→ ACTIVITY
Every line below from the one with "59: (130, 15, 2.06)" through the one with "62: (15, 329, 2.82)" should be retyped exactly, both ends included; no other lines and no pictures.

→ Collected data entries
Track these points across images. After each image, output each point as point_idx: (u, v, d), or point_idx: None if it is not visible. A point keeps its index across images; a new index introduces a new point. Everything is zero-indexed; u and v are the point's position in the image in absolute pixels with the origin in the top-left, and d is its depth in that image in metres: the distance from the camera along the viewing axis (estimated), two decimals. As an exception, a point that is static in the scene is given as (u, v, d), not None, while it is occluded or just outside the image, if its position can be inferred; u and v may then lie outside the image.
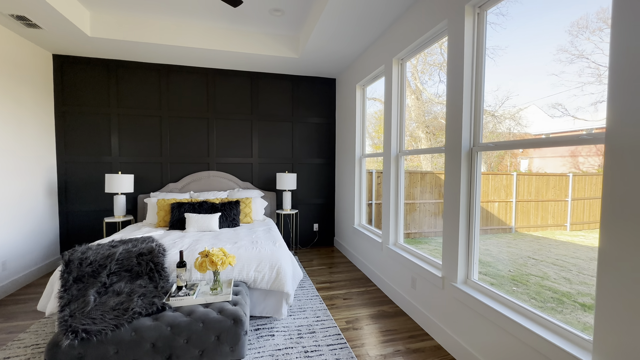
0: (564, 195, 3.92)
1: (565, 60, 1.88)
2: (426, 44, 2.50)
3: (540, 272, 3.80)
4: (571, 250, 3.89)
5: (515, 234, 4.85)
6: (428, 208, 5.89)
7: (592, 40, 1.70)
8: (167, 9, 3.07)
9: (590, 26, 1.69)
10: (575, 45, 1.80)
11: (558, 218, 4.14)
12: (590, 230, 3.79)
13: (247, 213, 3.66)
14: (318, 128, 4.60)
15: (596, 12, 1.65)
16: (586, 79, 1.79)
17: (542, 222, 4.44)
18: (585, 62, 1.77)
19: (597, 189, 3.67)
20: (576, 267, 3.66)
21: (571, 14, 1.78)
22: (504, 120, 3.38)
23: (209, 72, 4.12)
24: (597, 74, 1.74)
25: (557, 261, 3.85)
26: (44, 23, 2.88)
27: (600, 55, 1.68)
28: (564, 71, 1.91)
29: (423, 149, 2.98)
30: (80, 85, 3.75)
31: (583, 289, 3.29)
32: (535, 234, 4.62)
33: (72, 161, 3.77)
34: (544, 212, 4.41)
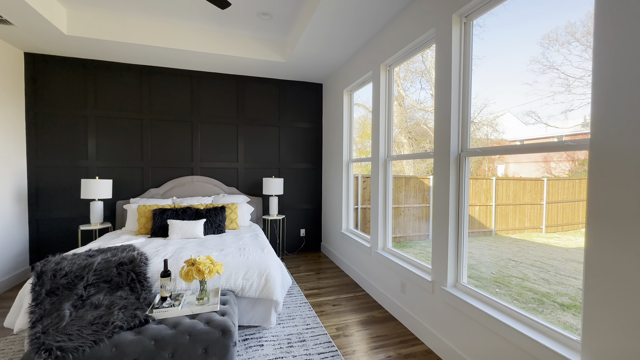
0: (540, 198, 4.10)
1: (537, 71, 1.97)
2: (414, 51, 2.55)
3: (521, 273, 3.92)
4: (548, 252, 4.05)
5: (495, 237, 5.01)
6: (412, 212, 5.99)
7: (562, 53, 1.79)
8: (151, 8, 2.98)
9: (560, 39, 1.78)
10: (547, 56, 1.89)
11: (534, 221, 4.32)
12: (564, 232, 3.97)
13: (233, 219, 3.57)
14: (305, 133, 4.58)
15: (564, 27, 1.74)
16: (557, 89, 1.89)
17: (520, 224, 4.62)
18: (555, 72, 1.87)
19: (569, 192, 3.87)
20: (553, 268, 3.81)
21: (542, 27, 1.88)
22: (482, 126, 3.51)
23: (193, 75, 4.02)
24: (567, 84, 1.84)
25: (536, 262, 3.99)
26: (16, 19, 2.71)
27: (569, 67, 1.77)
28: (537, 81, 2.01)
29: (412, 154, 3.02)
30: (54, 85, 3.56)
31: (561, 289, 3.42)
32: (514, 236, 4.79)
33: (45, 165, 3.55)
34: (522, 215, 4.59)
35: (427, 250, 5.47)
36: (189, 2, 2.85)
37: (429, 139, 5.86)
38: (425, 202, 6.05)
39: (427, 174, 6.25)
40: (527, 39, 2.05)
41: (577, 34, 1.72)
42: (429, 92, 4.84)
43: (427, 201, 6.05)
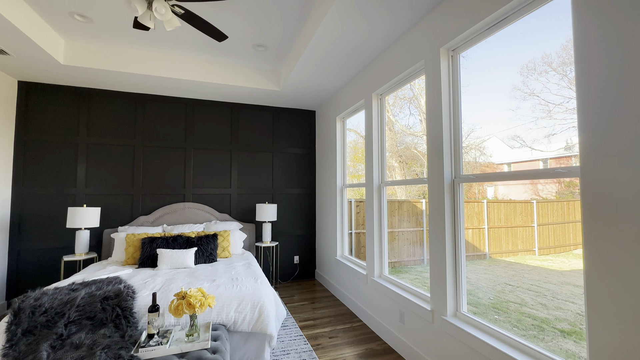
0: (530, 221, 4.14)
1: (519, 98, 2.07)
2: (405, 80, 2.65)
3: (518, 298, 3.87)
4: (543, 275, 4.03)
5: (490, 260, 4.98)
6: (406, 236, 5.95)
7: (540, 81, 1.89)
8: (148, 39, 3.06)
9: (538, 68, 1.89)
10: (527, 84, 2.00)
11: (527, 243, 4.33)
12: (557, 254, 3.98)
13: (225, 247, 3.48)
14: (298, 158, 4.61)
15: (541, 57, 1.85)
16: (538, 114, 1.97)
17: (513, 247, 4.62)
18: (536, 99, 1.96)
19: (558, 214, 3.92)
20: (550, 292, 3.77)
21: (521, 57, 1.99)
22: (470, 150, 3.62)
23: (188, 102, 4.07)
24: (548, 110, 1.92)
25: (532, 287, 3.95)
26: (14, 50, 2.74)
27: (549, 94, 1.87)
28: (519, 107, 2.10)
29: (407, 179, 3.05)
30: (47, 113, 3.54)
31: (559, 314, 3.37)
32: (508, 259, 4.77)
33: (30, 193, 3.44)
34: (514, 237, 4.60)
35: (423, 275, 5.38)
36: (186, 34, 2.95)
37: (419, 163, 5.97)
38: (419, 225, 6.04)
39: (419, 197, 6.30)
40: (508, 68, 2.17)
41: (553, 64, 1.83)
42: (418, 117, 5.00)
43: (421, 225, 6.04)
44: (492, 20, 1.76)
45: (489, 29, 1.83)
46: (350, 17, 2.25)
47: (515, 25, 1.74)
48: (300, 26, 2.79)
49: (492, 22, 1.77)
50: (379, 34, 2.50)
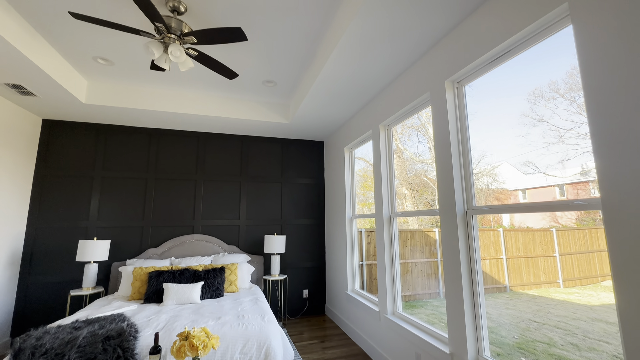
0: (551, 250, 3.92)
1: (528, 124, 2.04)
2: (411, 112, 2.67)
3: (545, 337, 3.56)
4: (570, 311, 3.73)
5: (511, 294, 4.68)
6: (420, 268, 5.71)
7: (549, 107, 1.87)
8: (163, 78, 3.23)
9: (545, 95, 1.88)
10: (535, 111, 1.98)
11: (549, 274, 4.07)
12: (583, 286, 3.71)
13: (232, 281, 3.39)
14: (307, 189, 4.60)
15: (547, 84, 1.85)
16: (550, 140, 1.93)
17: (535, 279, 4.34)
18: (546, 125, 1.93)
19: (581, 242, 3.71)
20: (580, 330, 3.47)
21: (527, 85, 1.99)
22: (482, 176, 3.54)
23: (200, 136, 4.20)
24: (559, 136, 1.88)
25: (560, 324, 3.65)
26: (40, 91, 2.93)
27: (558, 120, 1.84)
28: (529, 133, 2.06)
29: (417, 210, 2.97)
30: (66, 148, 3.70)
31: (594, 356, 3.07)
32: (531, 292, 4.47)
33: (44, 227, 3.50)
34: (535, 268, 4.34)
35: (439, 310, 5.08)
36: (199, 72, 3.10)
37: (430, 190, 5.87)
38: (432, 256, 5.81)
39: (431, 226, 6.12)
40: (515, 95, 2.17)
41: (560, 91, 1.82)
42: (426, 145, 4.99)
43: (435, 255, 5.81)
44: (495, 53, 1.78)
45: (492, 62, 1.85)
46: (354, 54, 2.33)
47: (519, 55, 1.76)
48: (308, 63, 2.91)
49: (495, 55, 1.80)
50: (383, 69, 2.57)
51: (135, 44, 2.58)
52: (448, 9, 1.87)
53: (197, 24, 2.29)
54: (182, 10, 2.10)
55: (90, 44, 2.59)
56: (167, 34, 1.99)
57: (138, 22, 2.29)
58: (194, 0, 2.06)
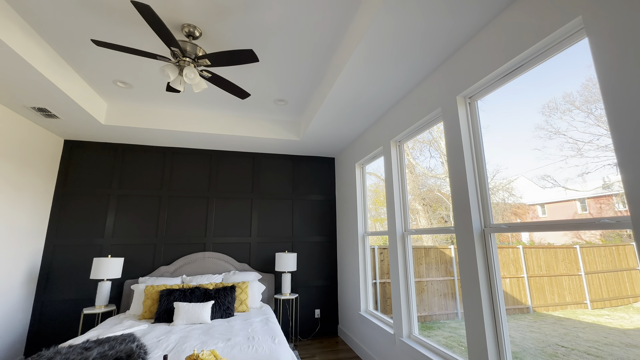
0: (576, 268, 3.70)
1: (544, 137, 1.98)
2: (422, 128, 2.65)
3: (576, 364, 3.31)
4: (601, 335, 3.47)
5: (534, 315, 4.41)
6: (436, 287, 5.49)
7: (565, 120, 1.82)
8: (178, 100, 3.34)
9: (560, 107, 1.83)
10: (550, 123, 1.92)
11: (575, 294, 3.82)
12: (613, 307, 3.46)
13: (242, 300, 3.34)
14: (318, 205, 4.58)
15: (562, 96, 1.80)
16: (567, 153, 1.86)
17: (560, 299, 4.09)
18: (562, 137, 1.86)
19: (608, 260, 3.49)
20: (613, 357, 3.22)
21: (541, 97, 1.95)
22: (497, 191, 3.43)
23: (213, 154, 4.28)
24: (577, 148, 1.81)
25: (590, 349, 3.40)
26: (63, 114, 3.07)
27: (575, 132, 1.78)
28: (546, 146, 2.00)
29: (432, 228, 2.89)
30: (85, 167, 3.82)
31: (631, 387, 2.82)
32: (556, 314, 4.20)
33: (61, 244, 3.58)
34: (559, 288, 4.10)
35: (458, 332, 4.84)
36: (212, 93, 3.19)
37: (444, 205, 5.72)
38: (449, 275, 5.59)
39: (447, 242, 5.93)
40: (528, 108, 2.12)
41: (576, 102, 1.77)
42: (439, 159, 4.92)
43: (451, 274, 5.59)
44: (507, 68, 1.76)
45: (505, 77, 1.83)
46: (363, 73, 2.35)
47: (532, 69, 1.73)
48: (318, 82, 2.96)
49: (507, 70, 1.78)
50: (393, 86, 2.58)
51: (152, 67, 2.69)
52: (457, 26, 1.87)
53: (211, 47, 2.38)
54: (197, 35, 2.18)
55: (110, 69, 2.71)
56: (182, 58, 2.07)
57: (155, 47, 2.39)
58: (209, 25, 2.15)
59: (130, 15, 2.06)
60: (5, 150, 2.94)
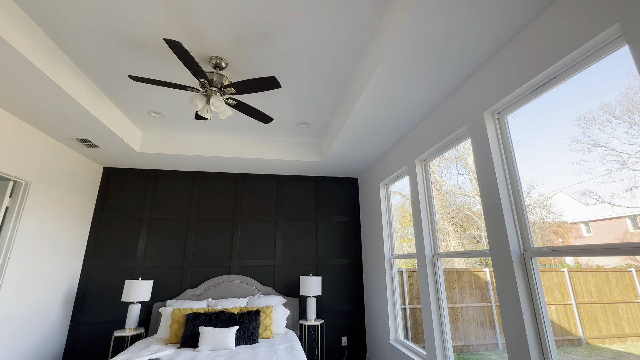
0: (633, 294, 3.28)
1: (582, 149, 1.84)
2: (448, 146, 2.56)
3: (645, 410, 2.87)
4: (674, 375, 3.00)
5: (588, 348, 3.92)
6: (472, 314, 5.09)
7: (604, 131, 1.69)
8: (206, 127, 3.50)
9: (598, 119, 1.71)
10: (588, 135, 1.79)
11: (636, 325, 3.37)
12: (686, 341, 2.99)
13: (267, 325, 3.27)
14: (342, 227, 4.50)
15: (599, 107, 1.68)
16: (611, 166, 1.71)
17: (618, 330, 3.61)
18: (604, 150, 1.72)
19: (672, 286, 3.07)
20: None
21: (575, 109, 1.83)
22: (534, 208, 3.19)
23: (238, 177, 4.39)
24: (621, 161, 1.67)
25: (661, 392, 2.94)
26: (103, 144, 3.30)
27: (618, 144, 1.64)
28: (585, 159, 1.85)
29: (463, 251, 2.73)
30: (121, 193, 4.05)
31: None
32: (614, 347, 3.71)
33: (96, 267, 3.75)
34: (616, 317, 3.63)
35: (499, 366, 4.40)
36: (237, 119, 3.32)
37: (475, 225, 5.41)
38: (485, 300, 5.18)
39: (480, 265, 5.54)
40: (562, 120, 2.00)
41: (615, 113, 1.64)
42: (467, 177, 4.71)
43: (487, 299, 5.18)
44: (539, 81, 1.68)
45: (536, 90, 1.74)
46: (386, 91, 2.35)
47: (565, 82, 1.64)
48: (339, 103, 2.99)
49: (539, 82, 1.69)
50: (415, 105, 2.55)
51: (182, 97, 2.86)
52: (483, 40, 1.83)
53: (236, 75, 2.49)
54: (223, 66, 2.30)
55: (145, 100, 2.91)
56: (210, 88, 2.17)
57: (184, 79, 2.55)
58: (234, 56, 2.26)
59: (163, 51, 2.22)
60: (52, 178, 3.18)
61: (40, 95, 2.35)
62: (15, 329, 2.82)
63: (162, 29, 2.01)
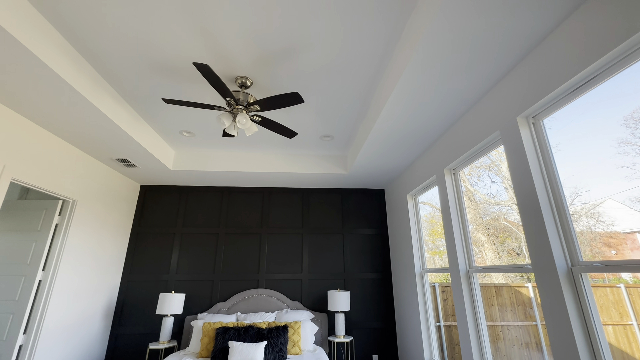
0: None
1: (632, 152, 1.68)
2: (479, 153, 2.45)
3: None
4: None
5: (656, 376, 3.43)
6: (514, 333, 4.68)
7: None
8: (233, 144, 3.62)
9: None
10: (638, 136, 1.62)
11: None
12: None
13: (295, 341, 3.22)
14: (369, 239, 4.39)
15: None
16: None
17: (692, 356, 3.14)
18: None
19: None
20: None
21: (621, 108, 1.67)
22: (579, 217, 2.92)
23: (264, 191, 4.47)
24: None
25: None
26: (140, 163, 3.52)
27: None
28: (636, 162, 1.68)
29: (501, 266, 2.55)
30: (156, 208, 4.26)
31: None
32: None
33: (134, 280, 3.93)
34: (687, 340, 3.17)
35: (550, 393, 3.97)
36: (262, 135, 3.41)
37: (513, 236, 5.04)
38: (529, 319, 4.76)
39: (522, 279, 5.13)
40: (606, 121, 1.83)
41: None
42: (501, 185, 4.44)
43: (532, 318, 4.75)
44: (577, 81, 1.56)
45: (574, 91, 1.62)
46: (409, 99, 2.30)
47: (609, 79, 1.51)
48: (363, 115, 2.98)
49: (577, 83, 1.58)
50: (441, 113, 2.47)
51: (210, 116, 2.99)
52: (513, 42, 1.75)
53: (261, 92, 2.57)
54: (249, 85, 2.39)
55: (177, 121, 3.08)
56: (236, 106, 2.26)
57: (212, 98, 2.67)
58: (258, 75, 2.34)
59: (192, 74, 2.35)
60: (95, 196, 3.43)
61: (86, 120, 2.57)
62: (64, 336, 3.00)
63: (192, 53, 2.13)
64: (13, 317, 2.70)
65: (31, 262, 2.86)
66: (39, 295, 2.82)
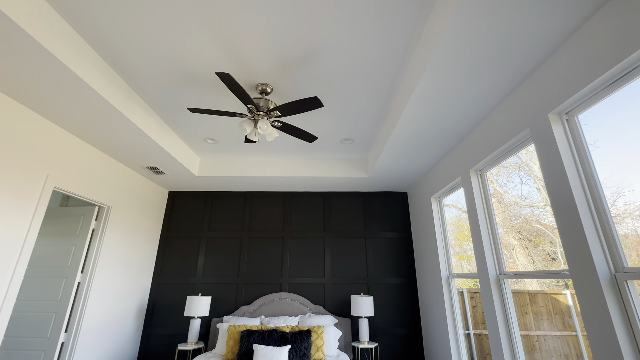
0: None
1: None
2: (507, 153, 2.34)
3: None
4: None
5: None
6: (552, 344, 4.38)
7: None
8: (255, 150, 3.70)
9: None
10: None
11: None
12: None
13: (318, 346, 3.20)
14: (393, 243, 4.31)
15: None
16: None
17: None
18: None
19: None
20: None
21: None
22: (623, 219, 2.69)
23: (286, 195, 4.52)
24: None
25: None
26: (168, 170, 3.68)
27: None
28: None
29: (535, 272, 2.41)
30: (183, 214, 4.43)
31: None
32: None
33: (163, 282, 4.09)
34: None
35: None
36: (283, 140, 3.45)
37: (548, 239, 4.73)
38: (567, 328, 4.43)
39: (559, 286, 4.80)
40: None
41: None
42: (533, 185, 4.19)
43: (571, 327, 4.42)
44: (616, 72, 1.45)
45: (613, 84, 1.51)
46: (431, 99, 2.25)
47: (654, 72, 1.39)
48: (383, 117, 2.94)
49: (616, 74, 1.47)
50: (465, 111, 2.39)
51: (233, 123, 3.08)
52: (541, 33, 1.66)
53: (281, 98, 2.61)
54: (269, 91, 2.43)
55: (201, 129, 3.20)
56: (257, 112, 2.30)
57: (234, 106, 2.75)
58: (278, 81, 2.38)
59: (214, 83, 2.43)
60: (127, 202, 3.61)
61: (119, 131, 2.72)
62: (100, 335, 3.17)
63: (214, 63, 2.20)
64: (55, 317, 2.89)
65: (71, 265, 3.06)
66: (78, 296, 3.01)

→ EXPECTED ANSWER
59: (130, 15, 2.06)
60: (5, 150, 2.94)
0: (633, 294, 3.28)
1: (582, 149, 1.84)
2: (448, 146, 2.56)
3: (645, 410, 2.87)
4: (674, 375, 3.00)
5: (588, 348, 3.92)
6: (472, 314, 5.09)
7: (604, 131, 1.69)
8: (206, 127, 3.50)
9: (598, 119, 1.71)
10: (588, 135, 1.79)
11: (636, 325, 3.37)
12: (686, 341, 2.99)
13: (267, 325, 3.27)
14: (342, 227, 4.50)
15: (599, 107, 1.68)
16: (611, 166, 1.71)
17: (618, 330, 3.61)
18: (604, 150, 1.72)
19: (672, 286, 3.07)
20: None
21: (575, 109, 1.83)
22: (534, 208, 3.19)
23: (238, 177, 4.39)
24: (621, 161, 1.67)
25: (661, 392, 2.94)
26: (103, 144, 3.30)
27: (618, 144, 1.64)
28: (585, 159, 1.85)
29: (463, 251, 2.73)
30: (121, 193, 4.05)
31: None
32: (614, 347, 3.71)
33: (96, 267, 3.75)
34: (616, 317, 3.63)
35: (499, 366, 4.40)
36: (237, 119, 3.32)
37: (475, 225, 5.41)
38: (485, 300, 5.18)
39: (480, 265, 5.54)
40: (562, 120, 2.00)
41: (615, 113, 1.64)
42: (467, 177, 4.71)
43: (487, 299, 5.18)
44: (539, 81, 1.68)
45: (536, 90, 1.74)
46: (386, 91, 2.35)
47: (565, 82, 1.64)
48: (339, 103, 2.99)
49: (539, 82, 1.69)
50: (415, 105, 2.55)
51: (182, 97, 2.86)
52: (483, 40, 1.83)
53: (236, 75, 2.49)
54: (223, 66, 2.30)
55: (145, 100, 2.91)
56: (210, 88, 2.17)
57: (184, 79, 2.55)
58: (234, 56, 2.26)
59: (163, 51, 2.22)
60: (52, 178, 3.18)
61: (40, 95, 2.35)
62: (15, 329, 2.82)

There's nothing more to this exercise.